New treatment targeting high-grade serous ovarian cancer and triple negative breast cancer 

Harnessing her specialist knowledge of how normal cells respond to DNA damage, and of the similarities between triple-negative breast cancer (TNBC) and high-grade serous ovarian cancer (HGSOC), Professor Kum Kum Khanna is investigating a new drug combination that could effectively treat both breast and ovarian cancer.  

TNBC, biologically, has more in common with HGSOC than it does with some other breast cancers. Similar characteristics include the presence of mutations, such as TP53 and in some cases BRCA1. Contributing to the early stages of cancer, these mutations can often be caused when DNA tries to repair itself.  

Proteasomes breakdown and degrade damaged proteins in the body, a bit like a recycling system. Professor Khanna’s work focuses on drugs called proteasome inhibitors, which block this degrading process. 

With OCRF and NBCF funding the team aimed to: 

• Test the effectiveness of a proteasome inhibitor called Marizomib, as a treatment in combination with chemotherapy. They will compare results to treatment with chemotherapy alone, and Marizomib alone. 
• Identify biomarkers that can predict whether cancer cells will respond or be resistant to Marizomib treatment. 
• Collate data to determine if the treatment combination is effective enough at treating HGSOC and TNBC to warrant further trialing in more samples. 
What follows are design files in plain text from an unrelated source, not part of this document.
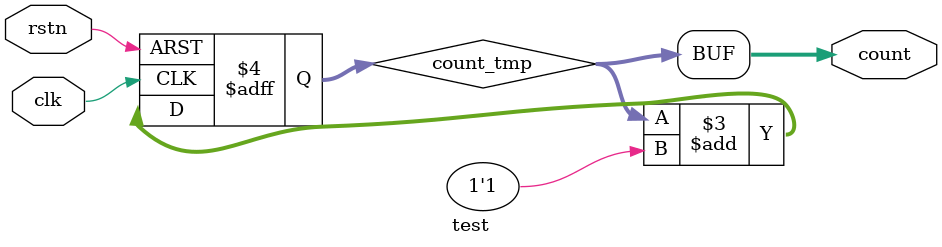
<source format=v>
module test (
    input clk,
    input rstn,
    output [3:0] count
);

    reg [3:0] count_tmp;
    always @(posedge clk or negedge rstn) begin
        if(!rstn) 
            count_tmp <= 4'b0;
        else 
            count_tmp <= count_tmp + 1'b1;
    end

    assign count = count_tmp;
    
endmodule
</source>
Professor Khanna’s lab team of approximately ten researchers had previously screened 2400 Food and Drug Administration (FDA) approved drugs to narrow down the 20 most effective for targeting HGSOC and TNBC.  

The team then built on this previous work during this project by: 

• Completing screening that involved ‘knocking out’ or removing genes from the proteasome pathway one by one to determine which genes TBNC and HGSOC were dependent on. When they knocked out some of the genes, cancer cells died, meaning these genes are essential for the degradation process.  
• Identifying Marizomib, a natural marine compound, as a promising proteasome inhibitor. Unlike other proteasome inhibitors which only stop one proteosome function and have been used in cancer treatment before, Marizomib can stop three key activities of proteasomes.  
• Comparing the effectiveness of Marizomib as a treatment on its own on cells in a dish. 
• Comparing the effectiveness of Marizomib in combination with chemotherapy. 

Professor Khanna sought to identify and validate a new drug combination that would give both triple-negative breast cancer and high-grade serous ovarian cancer patients a more effective treatment option. Towards this goal the project has: 

• Demonstrated why proteasome inhibitors are key to effectively treating TNBC and HGSOC, and the team have published their findings on TNBC. 
• Validated within in-vitro samples that Marizomib is an effective proteasome inhibitor that can also complement standard-of-care chemotherapy in treating both cancers. 
• Identified that Marizomib is capable of interfering with the DNA repair pathway.  

With promising initial data in small sample sizes, the next steps will include: 

• Identifying the best biomarker within TNBC and HGSOC for Marizomib to target and the best drugs to combine with Marizomib to improve results.  
• Testing the drug combination in patient samples and in larger sample sets. 
• Determining the most effective and safe dosage of Marizomib when used alongside chemotherapy. 
• Confirming which subtype of TNBC the drug combination treats most effectively. 
• Trial another promising drug that the team has identified with Marizomib to determine if it is more effective than Marizomib and chemotherapy.